### WRITTEN TASK
Please convert the data into a JSON list of strings, starting at its first line and ending at the line containing "Obnově a záchraně", with both of those lines included. Give one string per line and leave out any blank lines.

### SUPPLIED ENTRIES

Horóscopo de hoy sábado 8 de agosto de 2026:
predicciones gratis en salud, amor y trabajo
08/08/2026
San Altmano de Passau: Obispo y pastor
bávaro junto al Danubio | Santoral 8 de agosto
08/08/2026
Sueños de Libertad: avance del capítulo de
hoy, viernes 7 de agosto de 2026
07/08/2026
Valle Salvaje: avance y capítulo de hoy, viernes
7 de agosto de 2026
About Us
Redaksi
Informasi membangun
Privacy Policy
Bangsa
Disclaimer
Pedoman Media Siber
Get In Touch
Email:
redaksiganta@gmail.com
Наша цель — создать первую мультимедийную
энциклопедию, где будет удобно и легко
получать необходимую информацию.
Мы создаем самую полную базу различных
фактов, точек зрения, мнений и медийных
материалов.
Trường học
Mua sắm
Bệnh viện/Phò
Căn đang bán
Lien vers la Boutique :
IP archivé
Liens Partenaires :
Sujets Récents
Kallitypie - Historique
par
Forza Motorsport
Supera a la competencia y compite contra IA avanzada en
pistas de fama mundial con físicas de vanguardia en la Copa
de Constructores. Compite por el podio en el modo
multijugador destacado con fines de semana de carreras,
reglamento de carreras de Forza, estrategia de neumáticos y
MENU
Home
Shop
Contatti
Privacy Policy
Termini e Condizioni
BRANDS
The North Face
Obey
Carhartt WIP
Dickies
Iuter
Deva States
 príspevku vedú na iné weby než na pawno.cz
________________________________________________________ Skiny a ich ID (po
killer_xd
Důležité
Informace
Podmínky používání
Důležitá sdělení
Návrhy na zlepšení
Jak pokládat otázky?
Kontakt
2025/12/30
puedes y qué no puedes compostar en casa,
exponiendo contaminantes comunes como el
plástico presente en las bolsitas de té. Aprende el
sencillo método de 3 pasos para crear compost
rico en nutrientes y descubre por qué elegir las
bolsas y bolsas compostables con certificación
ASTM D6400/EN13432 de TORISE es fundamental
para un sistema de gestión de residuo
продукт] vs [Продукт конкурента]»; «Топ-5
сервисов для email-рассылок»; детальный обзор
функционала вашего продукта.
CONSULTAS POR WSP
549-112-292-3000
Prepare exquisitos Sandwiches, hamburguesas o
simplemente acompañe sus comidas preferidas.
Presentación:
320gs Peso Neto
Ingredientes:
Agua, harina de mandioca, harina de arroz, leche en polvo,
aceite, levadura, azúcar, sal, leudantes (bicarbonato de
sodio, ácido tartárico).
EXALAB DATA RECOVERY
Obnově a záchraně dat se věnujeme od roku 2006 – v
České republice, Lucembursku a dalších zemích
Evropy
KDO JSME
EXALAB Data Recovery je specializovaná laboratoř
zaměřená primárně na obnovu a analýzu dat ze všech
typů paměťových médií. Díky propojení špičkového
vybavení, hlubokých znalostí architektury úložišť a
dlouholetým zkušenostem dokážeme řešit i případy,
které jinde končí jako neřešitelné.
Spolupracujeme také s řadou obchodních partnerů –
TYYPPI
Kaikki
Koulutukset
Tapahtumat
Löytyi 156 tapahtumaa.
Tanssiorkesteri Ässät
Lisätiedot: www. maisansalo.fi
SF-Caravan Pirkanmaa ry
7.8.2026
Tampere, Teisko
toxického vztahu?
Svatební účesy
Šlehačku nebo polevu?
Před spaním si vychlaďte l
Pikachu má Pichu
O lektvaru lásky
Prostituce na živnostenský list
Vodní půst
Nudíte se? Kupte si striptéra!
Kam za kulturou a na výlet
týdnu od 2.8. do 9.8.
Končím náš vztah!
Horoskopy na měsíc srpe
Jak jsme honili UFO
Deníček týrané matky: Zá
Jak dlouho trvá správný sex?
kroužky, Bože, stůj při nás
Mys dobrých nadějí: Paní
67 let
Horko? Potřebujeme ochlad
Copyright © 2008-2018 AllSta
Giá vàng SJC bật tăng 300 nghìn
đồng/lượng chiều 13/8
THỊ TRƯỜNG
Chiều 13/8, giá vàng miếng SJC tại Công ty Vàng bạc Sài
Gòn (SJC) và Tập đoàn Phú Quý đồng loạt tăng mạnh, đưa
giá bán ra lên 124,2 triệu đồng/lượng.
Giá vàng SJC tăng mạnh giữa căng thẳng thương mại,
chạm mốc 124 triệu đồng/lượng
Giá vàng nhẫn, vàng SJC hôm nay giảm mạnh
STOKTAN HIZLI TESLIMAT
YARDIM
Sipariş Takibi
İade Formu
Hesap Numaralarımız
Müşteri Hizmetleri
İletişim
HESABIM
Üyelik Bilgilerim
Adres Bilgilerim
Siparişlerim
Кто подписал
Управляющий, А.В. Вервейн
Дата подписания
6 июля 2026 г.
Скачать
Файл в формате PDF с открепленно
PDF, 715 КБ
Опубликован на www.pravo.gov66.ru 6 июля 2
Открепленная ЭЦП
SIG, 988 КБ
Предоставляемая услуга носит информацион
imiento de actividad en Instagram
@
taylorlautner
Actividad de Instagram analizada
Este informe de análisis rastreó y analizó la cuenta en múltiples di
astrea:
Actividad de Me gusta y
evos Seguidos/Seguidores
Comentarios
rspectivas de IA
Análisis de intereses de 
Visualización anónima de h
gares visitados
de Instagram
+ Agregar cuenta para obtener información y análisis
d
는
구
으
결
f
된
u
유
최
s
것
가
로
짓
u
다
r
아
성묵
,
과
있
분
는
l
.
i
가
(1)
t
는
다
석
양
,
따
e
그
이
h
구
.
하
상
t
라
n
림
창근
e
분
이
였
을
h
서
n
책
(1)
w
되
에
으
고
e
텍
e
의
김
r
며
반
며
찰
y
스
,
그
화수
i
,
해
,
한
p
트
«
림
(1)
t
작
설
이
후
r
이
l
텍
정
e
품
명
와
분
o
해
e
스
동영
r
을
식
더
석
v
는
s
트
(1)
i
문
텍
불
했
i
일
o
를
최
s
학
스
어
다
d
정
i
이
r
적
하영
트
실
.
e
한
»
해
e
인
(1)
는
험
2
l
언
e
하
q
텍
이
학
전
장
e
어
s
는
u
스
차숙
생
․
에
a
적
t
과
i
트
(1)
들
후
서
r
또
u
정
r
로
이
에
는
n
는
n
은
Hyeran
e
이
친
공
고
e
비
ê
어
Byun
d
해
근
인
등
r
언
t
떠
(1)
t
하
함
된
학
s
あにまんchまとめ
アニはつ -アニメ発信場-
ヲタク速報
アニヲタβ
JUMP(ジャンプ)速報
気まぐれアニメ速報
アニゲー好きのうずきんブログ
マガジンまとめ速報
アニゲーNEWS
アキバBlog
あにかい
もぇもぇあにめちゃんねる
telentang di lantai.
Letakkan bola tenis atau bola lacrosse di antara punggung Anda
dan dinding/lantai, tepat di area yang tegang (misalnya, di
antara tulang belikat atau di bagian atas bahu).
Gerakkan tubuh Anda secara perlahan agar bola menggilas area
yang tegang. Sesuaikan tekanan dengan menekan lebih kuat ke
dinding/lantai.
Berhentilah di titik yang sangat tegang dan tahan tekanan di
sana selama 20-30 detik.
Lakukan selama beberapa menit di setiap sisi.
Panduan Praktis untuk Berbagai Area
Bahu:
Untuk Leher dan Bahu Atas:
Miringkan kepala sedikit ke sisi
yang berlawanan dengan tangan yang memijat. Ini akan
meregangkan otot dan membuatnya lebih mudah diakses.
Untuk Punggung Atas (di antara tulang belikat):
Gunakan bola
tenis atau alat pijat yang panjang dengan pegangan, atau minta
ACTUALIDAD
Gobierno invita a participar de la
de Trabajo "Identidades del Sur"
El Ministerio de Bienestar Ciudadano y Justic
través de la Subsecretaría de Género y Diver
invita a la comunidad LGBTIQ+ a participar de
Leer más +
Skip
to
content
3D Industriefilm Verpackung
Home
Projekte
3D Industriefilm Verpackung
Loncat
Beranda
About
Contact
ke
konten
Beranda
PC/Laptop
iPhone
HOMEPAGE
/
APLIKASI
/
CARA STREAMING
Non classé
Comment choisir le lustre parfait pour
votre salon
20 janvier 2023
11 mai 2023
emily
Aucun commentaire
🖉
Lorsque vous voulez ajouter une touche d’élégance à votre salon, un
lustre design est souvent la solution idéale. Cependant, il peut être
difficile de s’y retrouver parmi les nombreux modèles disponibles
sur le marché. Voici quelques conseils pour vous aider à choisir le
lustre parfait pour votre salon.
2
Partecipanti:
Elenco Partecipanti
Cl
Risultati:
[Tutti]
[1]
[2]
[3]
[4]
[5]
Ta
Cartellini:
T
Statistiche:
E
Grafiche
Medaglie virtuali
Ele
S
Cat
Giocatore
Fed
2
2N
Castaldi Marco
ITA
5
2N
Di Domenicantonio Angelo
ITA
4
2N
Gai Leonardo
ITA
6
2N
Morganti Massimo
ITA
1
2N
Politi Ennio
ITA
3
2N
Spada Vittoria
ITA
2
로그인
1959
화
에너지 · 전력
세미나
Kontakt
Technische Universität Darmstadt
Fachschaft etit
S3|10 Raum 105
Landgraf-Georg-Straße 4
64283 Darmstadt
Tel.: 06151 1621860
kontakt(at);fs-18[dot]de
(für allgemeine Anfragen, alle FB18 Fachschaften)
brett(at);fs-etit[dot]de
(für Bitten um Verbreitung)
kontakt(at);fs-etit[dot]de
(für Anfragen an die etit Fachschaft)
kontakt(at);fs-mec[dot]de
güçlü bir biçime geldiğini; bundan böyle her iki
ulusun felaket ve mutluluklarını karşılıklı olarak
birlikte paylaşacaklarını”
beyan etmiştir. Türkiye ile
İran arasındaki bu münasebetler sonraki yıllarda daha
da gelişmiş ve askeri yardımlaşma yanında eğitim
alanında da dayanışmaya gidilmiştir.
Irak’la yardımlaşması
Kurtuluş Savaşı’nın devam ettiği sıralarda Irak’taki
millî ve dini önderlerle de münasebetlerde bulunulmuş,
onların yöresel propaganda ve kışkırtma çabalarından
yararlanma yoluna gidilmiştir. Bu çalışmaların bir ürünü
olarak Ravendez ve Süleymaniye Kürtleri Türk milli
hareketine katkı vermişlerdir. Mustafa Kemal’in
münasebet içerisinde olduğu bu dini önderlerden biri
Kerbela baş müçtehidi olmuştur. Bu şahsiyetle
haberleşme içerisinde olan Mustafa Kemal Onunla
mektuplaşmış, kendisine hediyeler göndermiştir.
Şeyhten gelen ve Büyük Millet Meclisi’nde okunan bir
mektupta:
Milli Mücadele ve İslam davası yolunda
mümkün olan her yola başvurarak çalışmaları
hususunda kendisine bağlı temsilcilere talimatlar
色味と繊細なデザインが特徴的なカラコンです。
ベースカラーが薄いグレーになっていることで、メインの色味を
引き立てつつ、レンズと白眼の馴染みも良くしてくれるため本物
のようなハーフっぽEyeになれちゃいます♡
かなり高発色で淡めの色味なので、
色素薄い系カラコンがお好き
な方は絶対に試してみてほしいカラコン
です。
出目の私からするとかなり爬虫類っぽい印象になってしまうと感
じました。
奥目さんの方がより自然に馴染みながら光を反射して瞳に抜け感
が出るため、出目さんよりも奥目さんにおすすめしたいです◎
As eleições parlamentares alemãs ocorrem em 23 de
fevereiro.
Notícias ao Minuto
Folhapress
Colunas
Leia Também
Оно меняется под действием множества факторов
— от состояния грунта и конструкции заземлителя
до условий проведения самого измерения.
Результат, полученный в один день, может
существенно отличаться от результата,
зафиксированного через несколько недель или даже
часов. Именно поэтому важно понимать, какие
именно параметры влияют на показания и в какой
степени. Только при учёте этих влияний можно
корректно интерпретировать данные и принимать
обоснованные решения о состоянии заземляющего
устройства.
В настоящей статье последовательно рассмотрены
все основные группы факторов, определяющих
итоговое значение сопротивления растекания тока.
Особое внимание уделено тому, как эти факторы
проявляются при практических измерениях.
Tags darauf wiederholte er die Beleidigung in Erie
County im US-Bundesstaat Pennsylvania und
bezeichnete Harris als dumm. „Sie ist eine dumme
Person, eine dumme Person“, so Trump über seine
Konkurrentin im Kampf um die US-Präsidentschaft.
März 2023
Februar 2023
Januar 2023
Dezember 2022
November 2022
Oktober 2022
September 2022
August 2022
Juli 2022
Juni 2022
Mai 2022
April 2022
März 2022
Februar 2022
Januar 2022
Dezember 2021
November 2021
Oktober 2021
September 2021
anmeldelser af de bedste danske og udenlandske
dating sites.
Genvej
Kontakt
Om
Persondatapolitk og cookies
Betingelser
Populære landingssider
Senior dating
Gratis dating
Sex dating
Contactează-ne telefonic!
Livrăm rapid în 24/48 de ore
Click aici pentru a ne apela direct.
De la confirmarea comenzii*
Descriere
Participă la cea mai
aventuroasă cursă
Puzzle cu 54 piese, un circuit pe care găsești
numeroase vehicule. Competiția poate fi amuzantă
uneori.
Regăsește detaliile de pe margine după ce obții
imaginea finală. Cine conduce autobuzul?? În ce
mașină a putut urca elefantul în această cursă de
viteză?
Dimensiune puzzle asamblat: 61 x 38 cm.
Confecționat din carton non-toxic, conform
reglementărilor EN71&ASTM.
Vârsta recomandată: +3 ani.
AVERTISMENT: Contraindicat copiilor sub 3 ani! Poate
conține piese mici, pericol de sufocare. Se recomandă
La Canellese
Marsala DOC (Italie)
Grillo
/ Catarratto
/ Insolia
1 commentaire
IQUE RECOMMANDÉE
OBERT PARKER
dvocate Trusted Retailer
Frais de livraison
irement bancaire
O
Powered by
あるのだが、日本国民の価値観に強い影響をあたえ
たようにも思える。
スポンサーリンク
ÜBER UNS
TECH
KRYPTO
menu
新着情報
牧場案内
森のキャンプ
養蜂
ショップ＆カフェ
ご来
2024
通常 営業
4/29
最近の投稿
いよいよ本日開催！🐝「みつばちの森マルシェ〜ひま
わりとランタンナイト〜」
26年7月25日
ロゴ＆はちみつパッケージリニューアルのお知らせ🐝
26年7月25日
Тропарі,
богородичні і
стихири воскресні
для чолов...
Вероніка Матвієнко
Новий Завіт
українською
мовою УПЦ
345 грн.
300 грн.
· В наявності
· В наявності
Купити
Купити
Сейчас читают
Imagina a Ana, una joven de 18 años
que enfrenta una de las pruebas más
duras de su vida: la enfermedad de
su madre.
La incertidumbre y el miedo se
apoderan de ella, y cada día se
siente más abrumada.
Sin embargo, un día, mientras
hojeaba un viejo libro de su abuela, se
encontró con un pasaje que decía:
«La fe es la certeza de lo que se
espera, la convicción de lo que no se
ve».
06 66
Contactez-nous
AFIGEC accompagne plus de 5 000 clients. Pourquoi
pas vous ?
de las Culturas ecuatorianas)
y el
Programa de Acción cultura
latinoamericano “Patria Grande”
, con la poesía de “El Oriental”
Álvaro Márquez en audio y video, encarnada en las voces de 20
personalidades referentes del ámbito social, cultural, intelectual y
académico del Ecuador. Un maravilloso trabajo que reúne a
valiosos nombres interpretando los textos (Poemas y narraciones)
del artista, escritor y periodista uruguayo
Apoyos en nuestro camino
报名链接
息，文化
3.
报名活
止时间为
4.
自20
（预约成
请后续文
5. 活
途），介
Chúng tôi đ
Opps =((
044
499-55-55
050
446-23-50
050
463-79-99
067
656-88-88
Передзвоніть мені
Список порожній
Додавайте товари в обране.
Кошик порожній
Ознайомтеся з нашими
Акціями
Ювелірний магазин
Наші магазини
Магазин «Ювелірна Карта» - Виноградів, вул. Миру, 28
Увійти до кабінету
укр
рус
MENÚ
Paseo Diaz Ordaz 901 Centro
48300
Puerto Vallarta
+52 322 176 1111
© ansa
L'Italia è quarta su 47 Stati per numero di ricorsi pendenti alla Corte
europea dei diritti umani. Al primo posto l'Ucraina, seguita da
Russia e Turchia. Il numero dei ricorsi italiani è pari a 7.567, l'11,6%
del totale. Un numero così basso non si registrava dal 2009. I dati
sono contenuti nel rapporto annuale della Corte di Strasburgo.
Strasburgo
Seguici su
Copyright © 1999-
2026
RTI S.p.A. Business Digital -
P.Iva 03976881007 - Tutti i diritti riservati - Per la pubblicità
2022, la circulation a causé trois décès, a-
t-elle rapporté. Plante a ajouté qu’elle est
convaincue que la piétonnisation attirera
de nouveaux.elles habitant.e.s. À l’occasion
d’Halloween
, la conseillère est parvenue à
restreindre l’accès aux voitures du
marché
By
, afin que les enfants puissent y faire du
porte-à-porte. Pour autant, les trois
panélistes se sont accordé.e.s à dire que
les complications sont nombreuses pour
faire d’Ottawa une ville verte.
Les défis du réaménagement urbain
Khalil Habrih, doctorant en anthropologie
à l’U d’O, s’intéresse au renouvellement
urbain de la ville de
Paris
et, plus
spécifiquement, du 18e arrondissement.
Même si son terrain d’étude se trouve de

### OUTPUT OF THE EXERCISE
[
  "Horóscopo de hoy sábado 8 de agosto de 2026:",
  "predicciones gratis en salud, amor y trabajo",
  "08/08/2026",
  "San Altmano de Passau: Obispo y pastor",
  "bávaro junto al Danubio | Santoral 8 de agosto",
  "08/08/2026",
  "Sueños de Libertad: avance del capítulo de",
  "hoy, viernes 7 de agosto de 2026",
  "07/08/2026",
  "Valle Salvaje: avance y capítulo de hoy, viernes",
  "7 de agosto de 2026",
  "About Us",
  "Redaksi",
  "Informasi membangun",
  "Privacy Policy",
  "Bangsa",
  "Disclaimer",
  "Pedoman Media Siber",
  "Get In Touch",
  "Email:",
  "redaksiganta@gmail.com",
  "Наша цель — создать первую мультимедийную",
  "энциклопедию, где будет удобно и легко",
  "получать необходимую информацию.",
  "Мы создаем самую полную базу различных",
  "фактов, точек зрения, мнений и медийных",
  "материалов.",
  "Trường học",
  "Mua sắm",
  "Bệnh viện/Phò",
  "Căn đang bán",
  "Lien vers la Boutique :",
  "IP archivé",
  "Liens Partenaires :",
  "Sujets Récents",
  "Kallitypie - Historique",
  "par",
  "Forza Motorsport",
  "Supera a la competencia y compite contra IA avanzada en",
  "pistas de fama mundial con físicas de vanguardia en la Copa",
  "de Constructores. Compite por el podio en el modo",
  "multijugador destacado con fines de semana de carreras,",
  "reglamento de carreras de Forza, estrategia de neumáticos y",
  "MENU",
  "Home",
  "Shop",
  "Contatti",
  "Privacy Policy",
  "Termini e Condizioni",
  "BRANDS",
  "The North Face",
  "Obey",
  "Carhartt WIP",
  "Dickies",
  "Iuter",
  "Deva States",
  " príspevku vedú na iné weby než na pawno.cz",
  "________________________________________________________ Skiny a ich ID (po",
  "killer_xd",
  "Důležité",
  "Informace",
  "Podmínky používání",
  "Důležitá sdělení",
  "Návrhy na zlepšení",
  "Jak pokládat otázky?",
  "Kontakt",
  "2025/12/30",
  "puedes y qué no puedes compostar en casa,",
  "exponiendo contaminantes comunes como el",
  "plástico presente en las bolsitas de té. Aprende el",
  "sencillo método de 3 pasos para crear compost",
  "rico en nutrientes y descubre por qué elegir las",
  "bolsas y bolsas compostables con certificación",
  "ASTM D6400/EN13432 de TORISE es fundamental",
  "para un sistema de gestión de residuo",
  "продукт] vs [Продукт конкурента]»; «Топ-5",
  "сервисов для email-рассылок»; детальный обзор",
  "функционала вашего продукта.",
  "CONSULTAS POR WSP",
  "549-112-292-3000",
  "Prepare exquisitos Sandwiches, hamburguesas o",
  "simplemente acompañe sus comidas preferidas.",
  "Presentación:",
  "320gs Peso Neto",
  "Ingredientes:",
  "Agua, harina de mandioca, harina de arroz, leche en polvo,",
  "aceite, levadura, azúcar, sal, leudantes (bicarbonato de",
  "sodio, ácido tartárico).",
  "EXALAB DATA RECOVERY",
  "Obnově a záchraně dat se věnujeme od roku 2006 – v"
]